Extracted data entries

####################

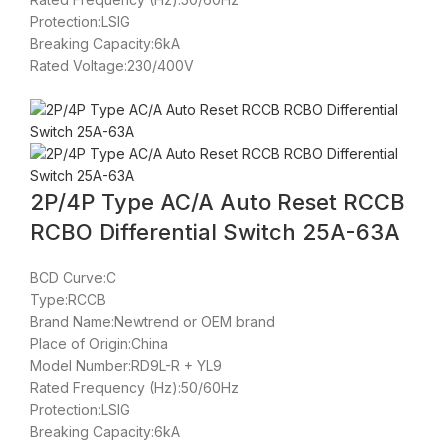
Protection:LSIG
Breaking Capacity:6kA
Rated Voltage:230/400V
2P/4P Type AC/A Auto Reset RCCB
RCBO Differential Switch 25A-63A
BCD Curve:C
Type:RCCB
Brand Name:Newtrend or OEM brand
Place of Origin:China
Model Number:RD9L-R + YL9
Rated Frequency (Hz):50/60Hz
Protection:LSIG
Breaking Capacity:6kA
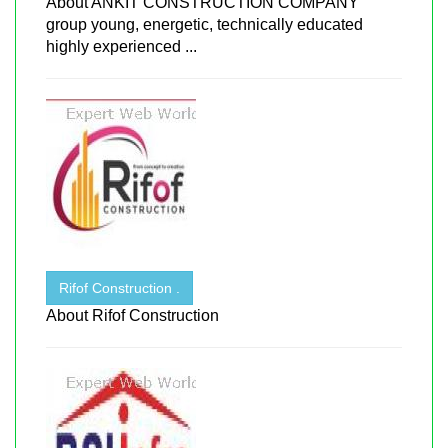
About ANKIT CONSTRUCTION COMPANY
group young, energetic, technically educated
highly experienced ...
Rifof Construction .
About Rifof Construction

####################

Copy every line of the material above word for word, leaving out the pictures.

> EXERCISE SOLUTION
Protection:LSIG
Breaking Capacity:6kA
Rated Voltage:230/400V
2P/4P Type AC/A Auto Reset RCCB
RCBO Differential Switch 25A-63A
BCD Curve:C
Type:RCCB
Brand Name:Newtrend or OEM brand
Place of Origin:China
Model Number:RD9L-R + YL9
Rated Frequency (Hz):50/60Hz
Protection:LSIG
Breaking Capacity:6kA
About ANKIT CONSTRUCTION COMPANY
group young, energetic, technically educated
highly experienced ...
Rifof Construction .
About Rifof Construction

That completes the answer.